Voir aussi les brèves d'information de juin 2013



Plus de frontières pour le recouvrement des créances: les députés de la commission justice et affaires intérieures ont amendé la proposition de règlement communautaire ayant pour but de permettre aux particuliers et aux entreprises de pouvoir recouvrer plus facilement leurs créances lorsque le débiteur est dans un autre pays de l'Union européenne. Ce texte amendé constitue la position que le Parlement défendra lorsque débuteront les négociations avec le Conseil sur l'adoption du règlement.

Celui-ci a pour objet de créer une ordonnance européenne de saisie conservatoire des comptes bancaires (OESC) qui permettrait de passer un ordre à une banque afin qu'elle bloque le compte bancaire du débiteur et serait plus rapide et moins coûteuse que les procédures nationales.

Le 30/05/2013 la commission parlementaire a adopté diverses modifications au texte pour trouver "un équilibre entre les droits du créancier et ceux du débiteur grâce à des amendements spécifiques concernant la procédure, la responsabilité du requérant et la communication d'informations". Les députés ont par exemple voulu renforcer l'effet de surprise grâce à la possibilité de prendre une ordonnance de saisie avant d'en informer le débiteur pour prévenir le risque qu'il ne transfère ses fonds dans un autre pays. Il serait également possible de prendre une OESC avant qu'une cour ne se prononce sur le recouvrement effectif de la dette.

Mais, afin de protéger le débiteur d'éventuels abus, la commission a également adopté une règle de responsabilité qui oblige le créancier à compenser pleinement tout dommage causé au destinataire de l'ordonnance, dans le cas où celle-ci se révèle injustifiée. Le débiteur pourra aussi contester immédiatement la mesure et obliger le créancier à consacrer suffisamment de fonds pour garantir la compensation, si nécessaire.

Accord sur Eurosur: Eurosur est un système de communication dont la création a été proposée pour protéger les frontières extérieures de l'Union européenne en multipliant les échanges d'informations entre états membres et avec l'agence Frontex qui gère les frontières de l'UE. L'objectif est de détecter, d'empêcher et de combattre l'immigration illégale et les crimes transfrontaliers. A cette fin, différents outils de surveillance comme les satellites ou les systèmes de comptes rendus des navires, sont utilisés par le biais d'un réseau de communication protégé. Ils permettront de partager des données et des informations en temps réel.

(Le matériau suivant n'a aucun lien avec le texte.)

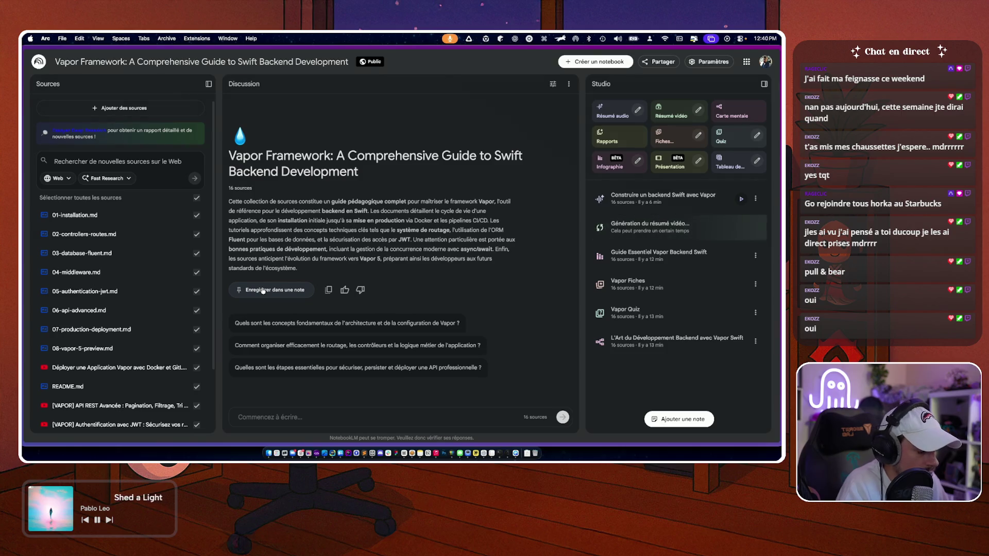
{"action": "left_click", "coordinate": [568, 83]}
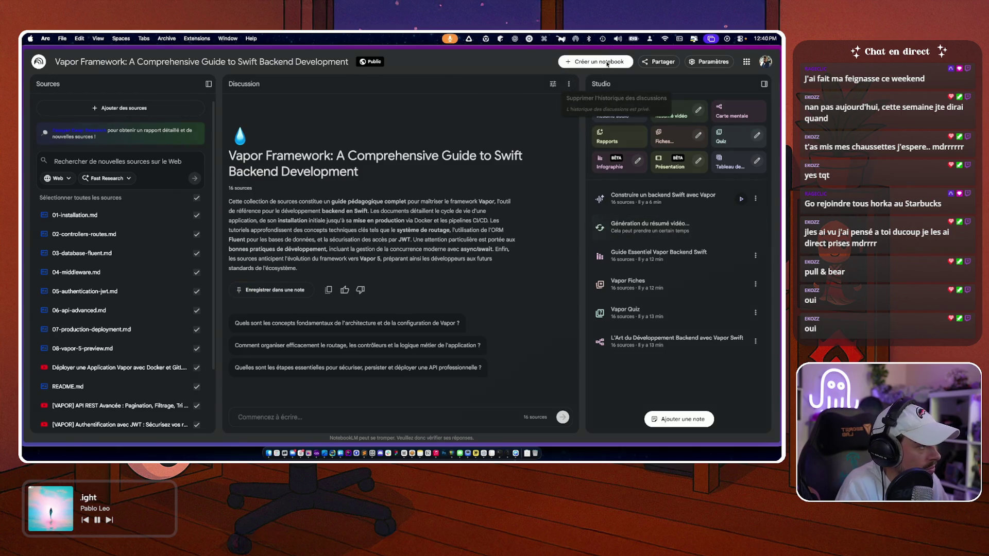
{"action": "left_click", "coordinate": [659, 61]}
- Copy the notebook's share link and load it in a new incognito Arc window
{"action": "left_click", "coordinate": [659, 61]}
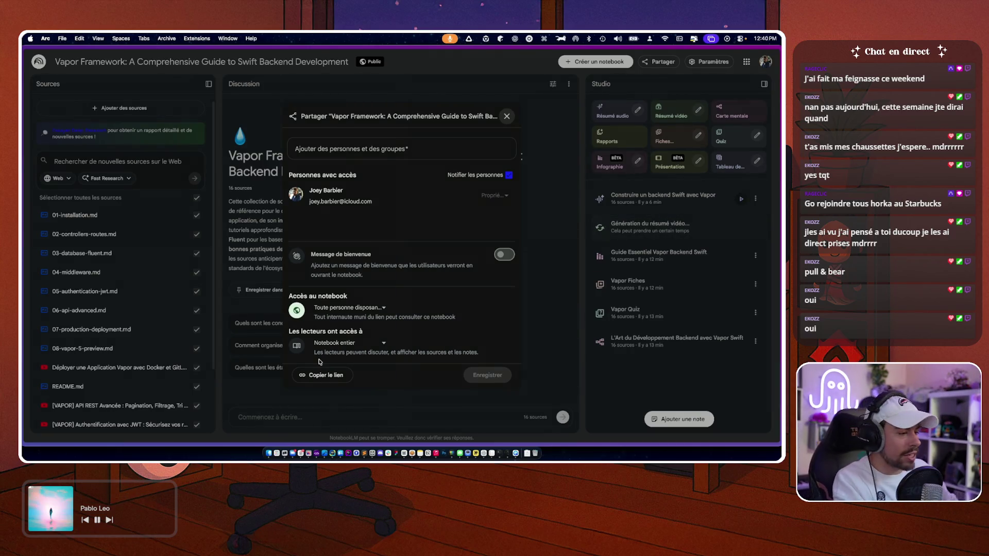
{"action": "left_click", "coordinate": [312, 378]}
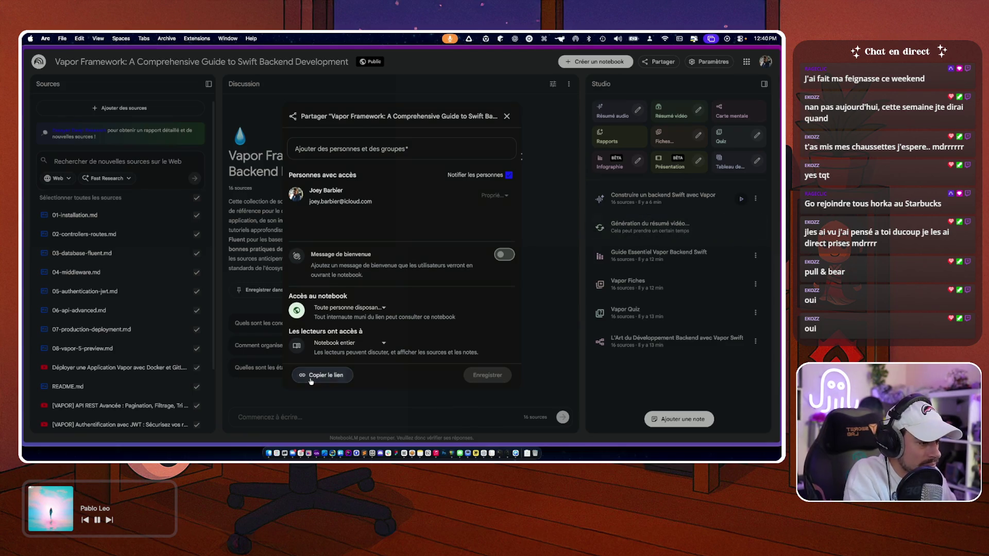
{"action": "key", "text": "super+Tab"}
{"action": "key", "text": "super+Tab"}
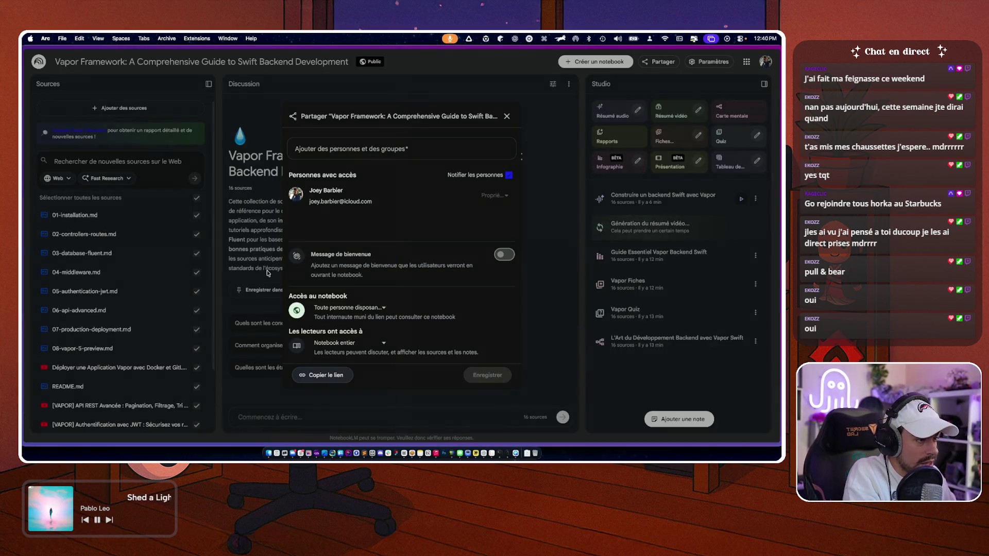
{"action": "key", "text": "super+shift+n"}
{"action": "key", "text": "super+v"}
{"action": "key", "text": "Return"}
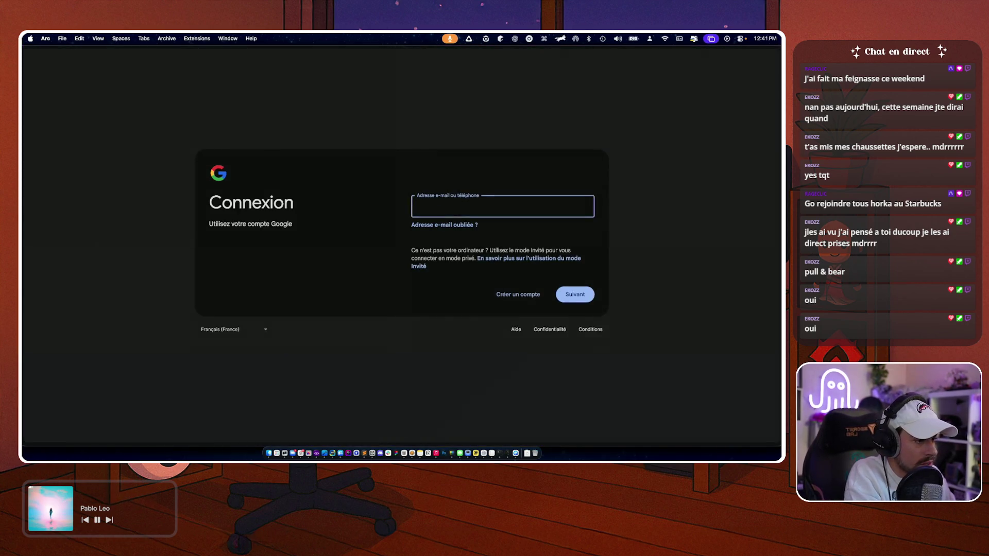
- Close the sign-in window and cycle through new tabs for the Plausible and Looker pages
{"action": "key", "text": "super+w"}
{"action": "key", "text": "super+w"}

Mais pour le Parlement européen, Eurosur ne peut être cantonné à la protection des frontières. Il devra également être utilisé pour aider à sauver la vie des migrants quand ils sont en danger.

L'accord conclu le 30/05/2013 entre les négociateurs du Parlement européen et du Conseil précise que les pays de l'UE devront respecter les droits de l'homme, et s'engagent notamment à respecter le principe de "non-refoulement" qui interdit de renvoyer toute personne vers un endroit où sa vie ou ses libertés pourraient être menacées.

Eurosur doit être lancé le 2 décembre 2013 dans les états qui ont des frontières extérieures à l'UE et le 1er décembre 2014 dans les autres pays membres.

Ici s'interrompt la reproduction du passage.